Start date overrides when interest calculations begin. Useful for mortgages that have a single start date, but you can increase the borrowed capital by paying out tranches.
Round price per share is primarily used with bonds, which pay interest through coupons at a fixed rate. Your payment is then calculated by multiplying the rounded coupon rate by the number of units you hold.
Dynamic rates and overrides
Real-world loans and bonds often don't stay static. Interest rates change, payment schedules shift, and life happens. The override system lets you model these changes precisely.
How overrides work
Click "Add rate" to create an override that takes effect on a specific date. You can override any setting - interest rate, payment frequency, amortization schedule, or even the number of remaining periods.
The system applies overrides in chronological order. If you have a base rate of 4% and add an override changing it to 6% starting January 1st, the rate jumps to 6% on that date and stays there until the next override (or until the asset matures).
Any changes take effect at the next compounding/payment interval!
Modeling rate changes
Adjustable mortgages: Your ARM starts at 3.5% and adjusts annually based on market rates. Add overrides for each adjustment date with your expected rates.
Step-up bonds: Corporate bonds sometimes start at 4% for the first five years, then jump to 6% for the remaining term. Add an override on the step-up date.
Promotional rates: Credit cards often offer 0% introductory rates that jump to 22% after 12 months. Model this with an override at the promotional expiration.
Debt vacation periods
Sometimes you negotiate payment holidays or forbearance periods where you temporarily stop making principal payments but interest keeps accruing.
To model a debt vacation, add an override that changes the amortization to "None" during the forbearance period. Interest will continue compounding, but no principal gets paid down.
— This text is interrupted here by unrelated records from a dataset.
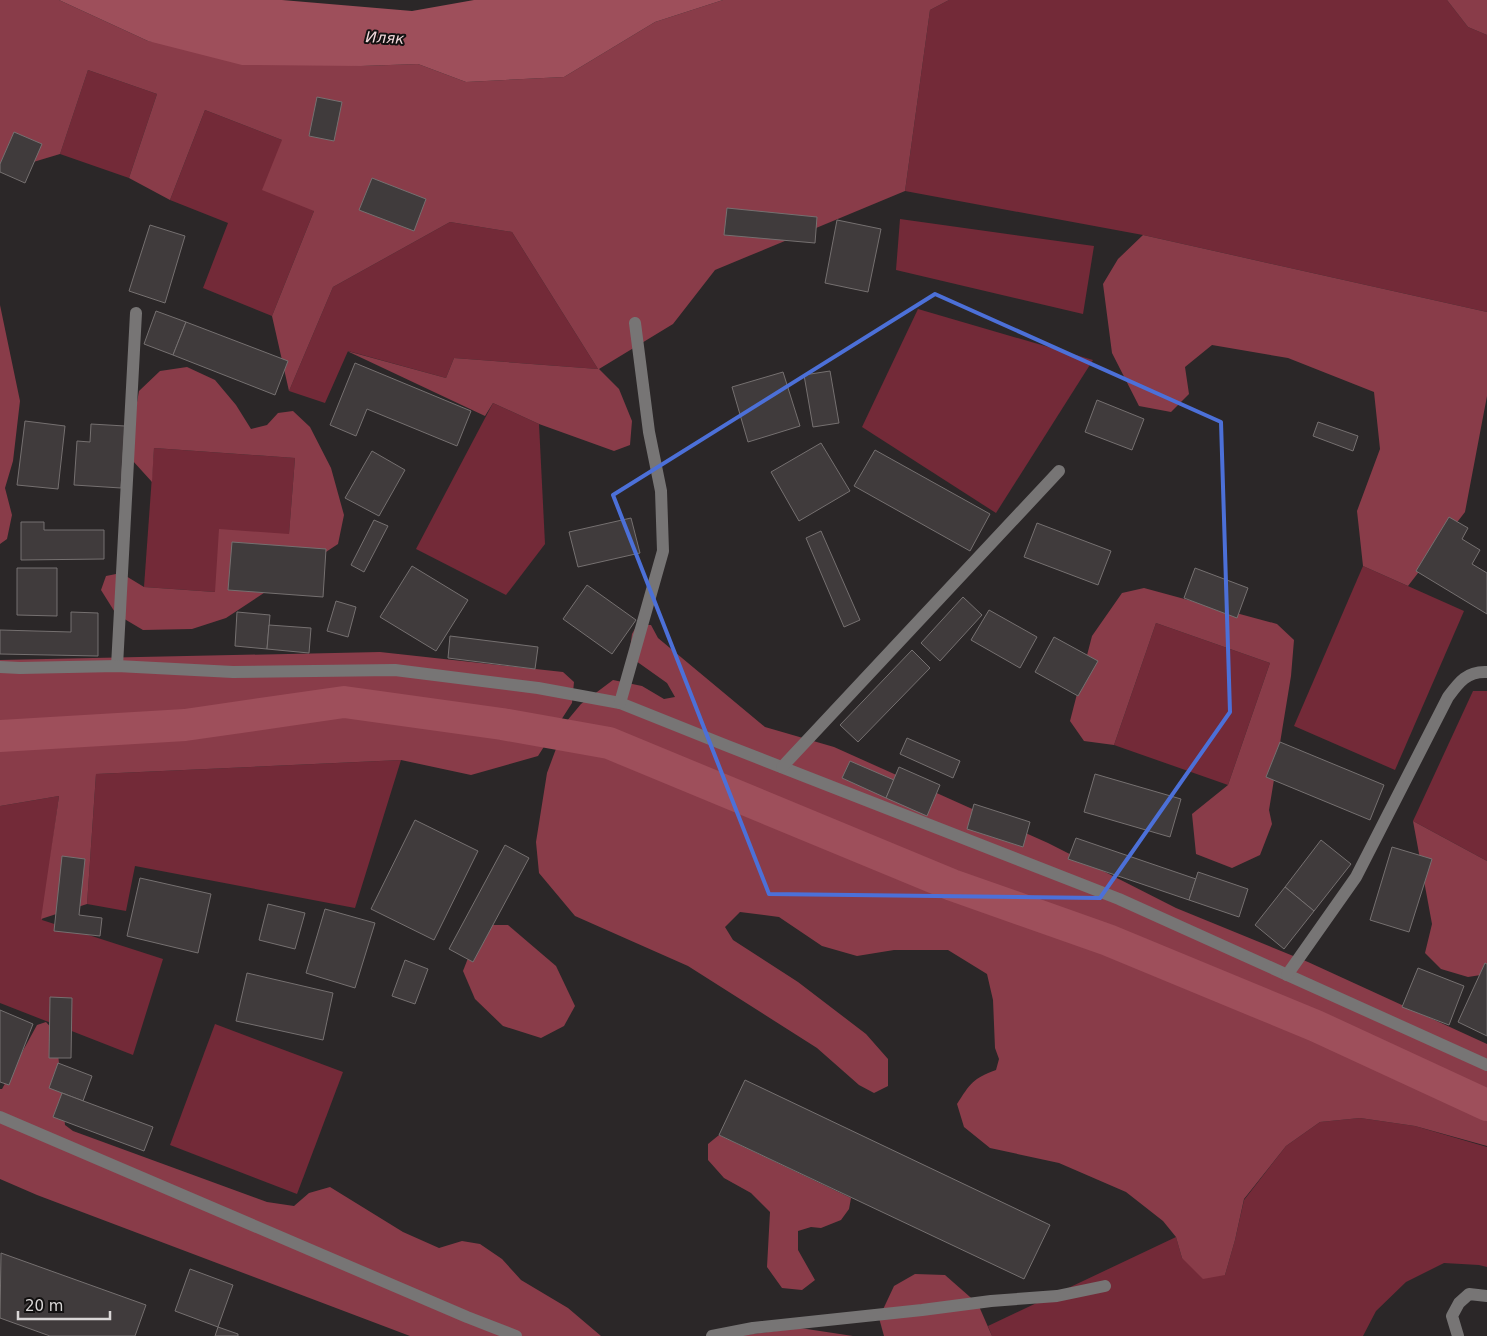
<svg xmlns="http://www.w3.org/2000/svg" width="1487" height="1336" font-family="'DejaVu Sans',sans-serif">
<rect width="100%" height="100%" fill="#2b2728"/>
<g fill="#732a38">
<polygon points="949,0 1447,0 1468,27 1487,35 1487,312 1143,235 905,191 930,10"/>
<polygon points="88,70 157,94 129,178 60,154"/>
<polygon points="205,110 282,140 314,211 272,316 203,288 228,223 170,200"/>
<polygon points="900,219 1094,246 1083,314 896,270"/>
<polygon points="450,222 512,232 598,369 454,358 446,378 348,351 325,403 289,391 333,287"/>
<polygon points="918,309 1093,360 996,513 862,427"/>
<polygon points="493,403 539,424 545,544 506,595 416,549"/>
<polygon points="154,448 295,458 289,535 215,592 144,587"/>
<polygon points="1363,566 1464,611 1395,770 1294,726"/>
<polygon points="1156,623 1270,663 1228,785 1114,745"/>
<polygon points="1473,691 1487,691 1487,861 1413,821"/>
<polygon points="401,760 355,908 135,866 126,911 87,904 96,774"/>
<polygon points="59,796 42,920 163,959 133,1055 0,1003 0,806"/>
<polygon points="215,1024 343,1072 297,1194 170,1145"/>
<polygon points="1360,1118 1415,1126 1487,1147 1487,1267 1479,1265 1444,1263 1406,1282 1376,1311 1363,1336 992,1336 988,1326 1176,1237 1182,1258 1225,1275 1235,1240 1244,1200 1286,1146 1320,1122"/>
</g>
<g fill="#893c49">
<polygon points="0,0 59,0 148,41 361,66 418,64 466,82 564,77 655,22 723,0 949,0 930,10 905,191 715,270 673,324 599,369 619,389 632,421 630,445 614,451 539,424 493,403 485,416 347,351 446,378 454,358 598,369 512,232 450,222 333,287 289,391 272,316 314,211 262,190 282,140 205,110 170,200 129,178 157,94 88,70 60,154 0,172"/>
<polygon points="1447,0 1487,0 1487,35 1468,27"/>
<polygon points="1143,235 1487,312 1487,396 1465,512 1408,586 1363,566 1357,511 1380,449 1374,392 1288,358 1212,345 1185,367 1189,394 1171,412 1139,406 1112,353 1103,284 1118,259"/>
<polygon points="0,305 20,401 13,461 5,488 12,515 7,539 0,544"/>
<polygon points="187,367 215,380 236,405 251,429 267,425 278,413 293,411 310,427 331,468 344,515 338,544 226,618 192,629 143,630 116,614 101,590 106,576 121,573 144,587 215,592 219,529 289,534 295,458 154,448 152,482 133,461 133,425 139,391 160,371"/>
<polygon points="1144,588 1277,624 1294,640 1291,676 1269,810 1272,824 1260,855 1232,868 1196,854 1192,814 1228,785 1270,663 1156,623 1114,745 1084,741 1070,721 1092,636 1122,593"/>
<path d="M 637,625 L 651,625 L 658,638 L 765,727 L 834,747 L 1048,843 L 1176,908 L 1308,962 L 1487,1044 L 1487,1146 L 1415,1126 L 1360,1118 L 1320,1122 L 1286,1146 L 1244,1199 L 1235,1240 L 1225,1275 L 1203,1279 L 1182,1258 L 1176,1237 L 1163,1221 L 1126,1192 L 1059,1163 L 990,1148 L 964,1127 L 957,1104 C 970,1084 973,1078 996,1070 L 999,1059 L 995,1048 L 993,1000 L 987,974 L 948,950 L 894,950 L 857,956 L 822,946 L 779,917 L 740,912 L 725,927 L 733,940 L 798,982 L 866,1034 L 888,1059 L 888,1086 L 874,1093 L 859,1085 L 817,1048 L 688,966 L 575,916 L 539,873 L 536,842 L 547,773 L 566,722 L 581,704 L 613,680 L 642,686 L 664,699 L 675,697 L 667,683 L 629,656 L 632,634 Z"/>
<polygon points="380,652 563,672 574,682 572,703 538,756 471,775 401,760 96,774 87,904 41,919 59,796 0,806 0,660"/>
<polygon points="1413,821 1487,861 1487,974 1468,977 1441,969 1425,953 1432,924"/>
<polygon points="487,925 508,925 556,966 575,1006 564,1026 541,1038 503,1026 475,999 463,971 477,935"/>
<polygon points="46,1022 56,1033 65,1125 73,1131 267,1202 294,1206 309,1193 330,1187 403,1232 439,1248 462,1241 480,1244 502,1259 521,1280 568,1308 601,1336 410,1336 37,1195 0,1179 0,1089 2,1089 37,1025"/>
<polygon points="719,1135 851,1198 849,1209 841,1220 821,1228 811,1227 798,1231 798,1250 815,1280 802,1290 782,1288 767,1267 770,1212 751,1193 724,1178 708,1160 708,1144"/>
<polygon points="915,1274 945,1275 978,1304 992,1336 884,1336 879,1318 894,1286"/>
<polygon points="800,1328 853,1336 737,1336"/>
</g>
<polygon fill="#9e4f5b" points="59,0 282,0 412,11 474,0 723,0 655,22 564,77 466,82 418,64 361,66 242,65 148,41"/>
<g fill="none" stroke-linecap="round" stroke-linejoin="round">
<polyline stroke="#9e4f5b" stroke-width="32" points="0,736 185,725 344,702 502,724 609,743 952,885 1108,940 1316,1026 1487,1105"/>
</g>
<g fill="#403b3c" stroke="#757070">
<polygon points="317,97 342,102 334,141 309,136"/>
<polygon points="14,132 42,144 25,183 0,172 0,164"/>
<polygon points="372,178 426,199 414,231 359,210"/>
<polygon points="727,208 817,217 815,243 724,235"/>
<polygon points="837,220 881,229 868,292 825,283"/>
<polygon points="150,225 185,236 165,303 129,291"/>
<polygon points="156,311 186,322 173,355 144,344"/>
<polygon points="186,322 288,361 275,395 173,355"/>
<polygon points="355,363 471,411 457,446 367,409 356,436 330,425"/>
<polygon points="830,371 839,423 813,427 804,375"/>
<polygon points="783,372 800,426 748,442 732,387"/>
<polygon points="1097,400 1144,419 1132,450 1085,432"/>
<polygon points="25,421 65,426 58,489 17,485"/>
<polygon points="1318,422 1358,436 1353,451 1313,436"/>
<polygon points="91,424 125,426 121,488 74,485 77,441 90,442"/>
<polygon points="821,443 850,491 799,521 771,472"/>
<polygon points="875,450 990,514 970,551 854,486"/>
<polygon points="372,451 405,470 379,516 345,498"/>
<polygon points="1449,517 1468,528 1462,539 1480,550 1472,564 1487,573 1487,614 1416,571"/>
<polygon points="631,518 640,553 578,567 569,532"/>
<polygon points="374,520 388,526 364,572 351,565"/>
<polygon points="21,522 44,522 44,530 104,530 104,559 21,560"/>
<polygon points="1037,523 1111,551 1098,585 1024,557"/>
<polygon points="821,531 860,620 844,627 806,538"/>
<polygon points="232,542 326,549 323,597 228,590"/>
<polygon points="412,566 468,600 436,651 380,617"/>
<polygon points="17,568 57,568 57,616 17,615"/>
<polygon points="1195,568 1248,588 1237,618 1184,598"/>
<polygon points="587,585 636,620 612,654 563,619"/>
<polygon points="963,597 982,615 940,661 921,643"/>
<polygon points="336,601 356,607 348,637 327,631"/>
<polygon points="989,610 1037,637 1020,668 971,640"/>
<polygon points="71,612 98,613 98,656 0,654 0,630 71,632"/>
<polygon points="237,612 270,615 267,649 235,646"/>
<polygon points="269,625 311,628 309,653 267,649"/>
<polygon points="450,636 538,647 535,669 448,658"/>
<polygon points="1054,637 1098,661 1078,696 1035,672"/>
<polygon points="912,650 930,668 858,742 840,725"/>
<polygon points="907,738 960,761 953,778 900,754"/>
<polygon points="1280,742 1384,785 1370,820 1266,777"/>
<polygon points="850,761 894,780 886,798 842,778"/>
<polygon points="899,767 940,785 927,816 886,798"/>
<polygon points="1095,774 1181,799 1170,837 1084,812"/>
<polygon points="974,804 1030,822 1023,847 967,829"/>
<polygon points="415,820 478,851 434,940 371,909"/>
<polygon points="1076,838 1196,879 1189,900 1068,859"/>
<polygon points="1321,840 1351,864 1314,911 1285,887"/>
<polygon points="505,845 529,858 473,962 449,949"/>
<polygon points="1392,847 1432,859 1409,932 1370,920"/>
<polygon points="62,856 85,859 79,915 102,918 100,936 54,931"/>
<polygon points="1198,872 1248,889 1239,917 1189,900"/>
<polygon points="140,878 211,894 198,953 127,936"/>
<polygon points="1285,887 1314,911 1284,949 1255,925"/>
<polygon points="268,904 305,913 295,949 259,940"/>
<polygon points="325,909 375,923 355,988 306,973"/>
<polygon points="405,960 428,969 415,1004 392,996"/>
<polygon points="1485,963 1487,964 1487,1036 1458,1022"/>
<polygon points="1418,968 1464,986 1449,1025 1402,1007"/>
<polygon points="247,973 333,993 323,1040 236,1021"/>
<polygon points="50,997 72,998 71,1058 49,1058"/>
<polygon points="0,1010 33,1024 9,1085 0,1082"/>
<polygon points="58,1063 92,1076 83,1101 49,1088"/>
<polygon points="745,1080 1050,1225 1024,1279 719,1135"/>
<polygon points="62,1093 153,1127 144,1151 53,1117"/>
<polygon points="1,1253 146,1305 135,1336 50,1336 0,1318"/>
<polygon points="190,1269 233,1285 218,1327 175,1311"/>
<polygon points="218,1327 238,1334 238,1336 215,1336"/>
</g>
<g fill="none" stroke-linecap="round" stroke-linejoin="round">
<g stroke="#777575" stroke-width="12">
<polyline points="117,666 136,313"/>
<polyline points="0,667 20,668 117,666 233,672 395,670 538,688 620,703 725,745 1119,899 1487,1065"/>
<polyline points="620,703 663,551 661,491 649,432 635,323"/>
<polyline points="782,767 1059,471"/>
<path d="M 1287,975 L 1356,877 L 1448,697 C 1459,682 1467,671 1487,672"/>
<polyline points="0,1117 467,1317 516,1336"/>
<polyline points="712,1336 753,1328 922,1310 991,1301 1057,1296 1105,1286"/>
<polyline points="1458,1336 1452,1316 1459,1303 1469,1294 1487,1296"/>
</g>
</g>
<path fill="none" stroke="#4c70d8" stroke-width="4" stroke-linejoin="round" d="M 935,294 L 1221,422 L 1230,712 L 1100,898 L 769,894 L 613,495 Z"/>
<g text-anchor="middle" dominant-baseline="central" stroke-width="4" stroke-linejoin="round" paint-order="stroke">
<g font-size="15" font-style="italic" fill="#f0d7da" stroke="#131111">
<text transform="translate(385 38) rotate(3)">Иляк</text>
</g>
</g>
<path d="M18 1311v8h92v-8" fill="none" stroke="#d9d6d6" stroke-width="2.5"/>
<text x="25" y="1311" font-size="15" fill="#d9d6d6" stroke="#131111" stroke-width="4" paint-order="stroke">20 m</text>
</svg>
Add another override when normal payments resume, adjusting the amount of periods if needed.
For example, if you have a 30-year mortgage and take a 6-month payment holiday in year 5, you'd add:
Override at holiday start: Change amortization to "None"
Override at holiday end: Change amortization back to "Even", extend periods by 6 months
Changing loan length
Refinancing or loan modifications often change the remaining term. Use overrides to model these changes precisely.
If you refinance your mortgage after 5 years and extend the remaining 25 years to a new 30-year term, add an override on the refinance date that increases the periods from 300 to 360.
Conversely, if you make extra payments to shorten your loan, add an override that reduces the remaining periods when you make the change.
The number of periods always represents the total loan duration.
Scenario planning
Interest prices aren't just for modeling reality - they're powerful tools for financial planning:
Rate shock analysis: Add overrides with higher interest rates to see how rising rates would affect your portfolio value.
Prepayment strategies: Model the effect of making extra principal payments by adding Sell transactions, or overrides that reduce the remaining periods.
Refinancing decisions: Compare your current loan against potential refinancing options by setting up different override scenarios.
Getting the details right
Interest calculations are precise but unforgiving. A small mistake in the dynamic rates or compounding frequency can throw off your entire portfolio value.
Start with the asset's official documentation. Bond prospectuses spell out exactly how interest gets calculated. Loan agreements specify payment schedules and rate adjustment mechanisms.
When possible, verify your setup against a known payment. If you know your mortgage payment should be $1,847.33, configure the interest settings and check that Capitally matches that amount.
Reconciling interest transactions
Once you import or add actual interest transactions, Capitally will automatically detect them and skip creating automatic payments for those dates. These imported transactions should serve as your source of truth for tax purposes.
Note: Interest calculations involve complex variables, different calculation conventions, and rounding practices that may cause variations in computed amounts.